An adaptation of a book does not always make a satisfying play. Too often the words and characters remain rooted to the page and numerous short scenes can result in a very fractured and dull interpretation.
And then of course a book can be popular because it allows the reader to imagine the events and the characters in their own way whilst a play or film presents these people and situations physically in front of your eyes.
Birdsong the play doesn't overcome the problems. The long first half is a continual succession of short scenes that becomes wearing and doesn't allow the characters to develop. A team of twelve actors work hard not only doubling and trebling roles (in some cases) but efficiently moving the furniture around too.
However, the landscape of war is brilliantly recreated by the designer Victoria Spearing, even if the Azaire's drawing room sits uncomfortably within, and the lighting and sound are excellently done.

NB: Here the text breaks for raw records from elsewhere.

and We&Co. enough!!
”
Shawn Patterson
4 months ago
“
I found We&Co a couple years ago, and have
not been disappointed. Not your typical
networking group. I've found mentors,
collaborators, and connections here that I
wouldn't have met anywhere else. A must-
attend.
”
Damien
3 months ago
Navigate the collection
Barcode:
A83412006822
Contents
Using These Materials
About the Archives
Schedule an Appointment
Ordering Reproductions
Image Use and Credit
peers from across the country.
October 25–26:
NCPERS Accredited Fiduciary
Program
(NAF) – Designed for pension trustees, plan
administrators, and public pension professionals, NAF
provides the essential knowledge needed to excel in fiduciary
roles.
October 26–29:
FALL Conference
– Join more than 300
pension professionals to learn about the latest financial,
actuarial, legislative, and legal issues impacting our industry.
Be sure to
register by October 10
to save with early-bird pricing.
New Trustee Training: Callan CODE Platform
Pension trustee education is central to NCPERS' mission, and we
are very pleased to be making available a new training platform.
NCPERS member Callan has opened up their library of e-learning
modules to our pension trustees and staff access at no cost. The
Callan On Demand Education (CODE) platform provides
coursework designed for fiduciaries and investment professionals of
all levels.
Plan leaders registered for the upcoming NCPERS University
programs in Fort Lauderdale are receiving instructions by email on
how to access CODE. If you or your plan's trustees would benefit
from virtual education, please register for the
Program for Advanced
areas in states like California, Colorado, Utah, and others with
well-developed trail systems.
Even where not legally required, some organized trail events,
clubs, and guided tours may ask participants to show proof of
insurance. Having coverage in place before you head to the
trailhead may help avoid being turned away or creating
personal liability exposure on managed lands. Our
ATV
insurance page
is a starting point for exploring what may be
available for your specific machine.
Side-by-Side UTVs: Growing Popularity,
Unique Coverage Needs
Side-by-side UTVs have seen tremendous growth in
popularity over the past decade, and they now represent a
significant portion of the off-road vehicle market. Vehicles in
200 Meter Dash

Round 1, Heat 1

Birdsong is a passionate love story set against events at the Western Front in France but it is the war scenes that dominate this production. In particular Tim Treloar and Liam McCormick show us the hardship, the terrors and the sadness of the situation.

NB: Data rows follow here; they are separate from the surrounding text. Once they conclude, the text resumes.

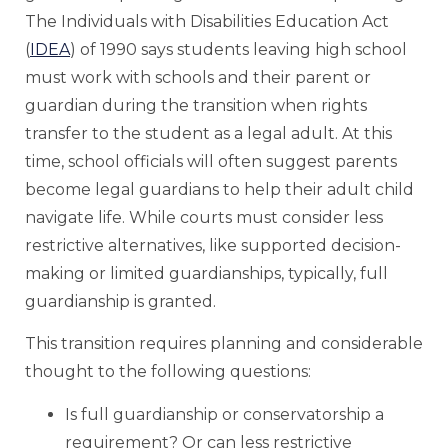
The Individuals with Disabilities Education Act
(
IDEA
) of 1990 says students leaving high school
must work with schools and their parent or
guardian during the transition when rights
transfer to the student as a legal adult. At this
time, school officials will often suggest parents
become legal guardians to help their adult child
navigate life. While courts must consider less
restrictive alternatives, like supported decision-
making or limited guardianships, typically, full
guardianship is granted.
This transition requires planning and considerable
thought to the following questions:
Is full guardianship or conservatorship a
requirement? Or can less restrictive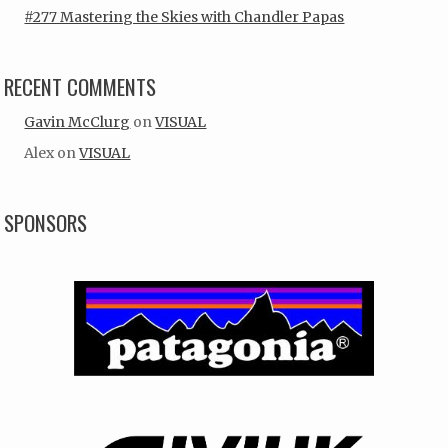
#277 Mastering the Skies with Chandler Papas
RECENT COMMENTS
Gavin McClurg
on
VISUAL
Alex
on
VISUAL
SPONSORS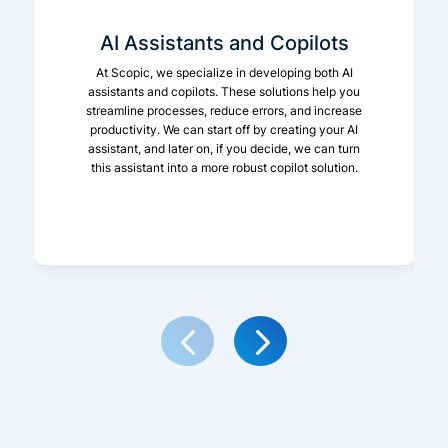
AI Assistants and Copilots
At Scopic, we specialize in developing both AI
assistants and copilots. These solutions help you
streamline processes, reduce errors, and increase
productivity. We can start off by creating your AI
assistant, and later on, if you decide, we can turn
this assistant into a more robust copilot solution.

Malcolm James convincingly doubles the roles of the sadistic Azaire and the kindly Captain Gray whilst Poppy Roe makes a very heartfelt and moving Jeanne.

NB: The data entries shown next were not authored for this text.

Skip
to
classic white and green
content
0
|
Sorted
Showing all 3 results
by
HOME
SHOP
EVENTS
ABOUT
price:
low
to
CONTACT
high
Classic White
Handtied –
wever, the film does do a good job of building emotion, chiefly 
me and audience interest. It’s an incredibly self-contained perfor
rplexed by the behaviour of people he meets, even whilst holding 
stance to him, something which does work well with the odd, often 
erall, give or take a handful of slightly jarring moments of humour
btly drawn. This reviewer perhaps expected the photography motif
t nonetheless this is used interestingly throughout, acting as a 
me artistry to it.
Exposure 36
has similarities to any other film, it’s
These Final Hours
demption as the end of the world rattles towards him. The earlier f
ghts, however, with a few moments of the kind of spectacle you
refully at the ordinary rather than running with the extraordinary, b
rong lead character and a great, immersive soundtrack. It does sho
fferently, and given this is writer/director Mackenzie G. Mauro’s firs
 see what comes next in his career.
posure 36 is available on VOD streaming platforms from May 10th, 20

As Stephen Wraysford Jonathan Smith captures the caring and honest officer who is prepared to fight with his men and Sarah Jayne Dunn shows true feelings in the second half.
A story of love and loss, unrequited love and the horrors of war should wring you out and bring you to tears but whilst Birdsong is a worthy production with some fine moments it never quite gets there. I fear there are too many dry eyes in the house at the end.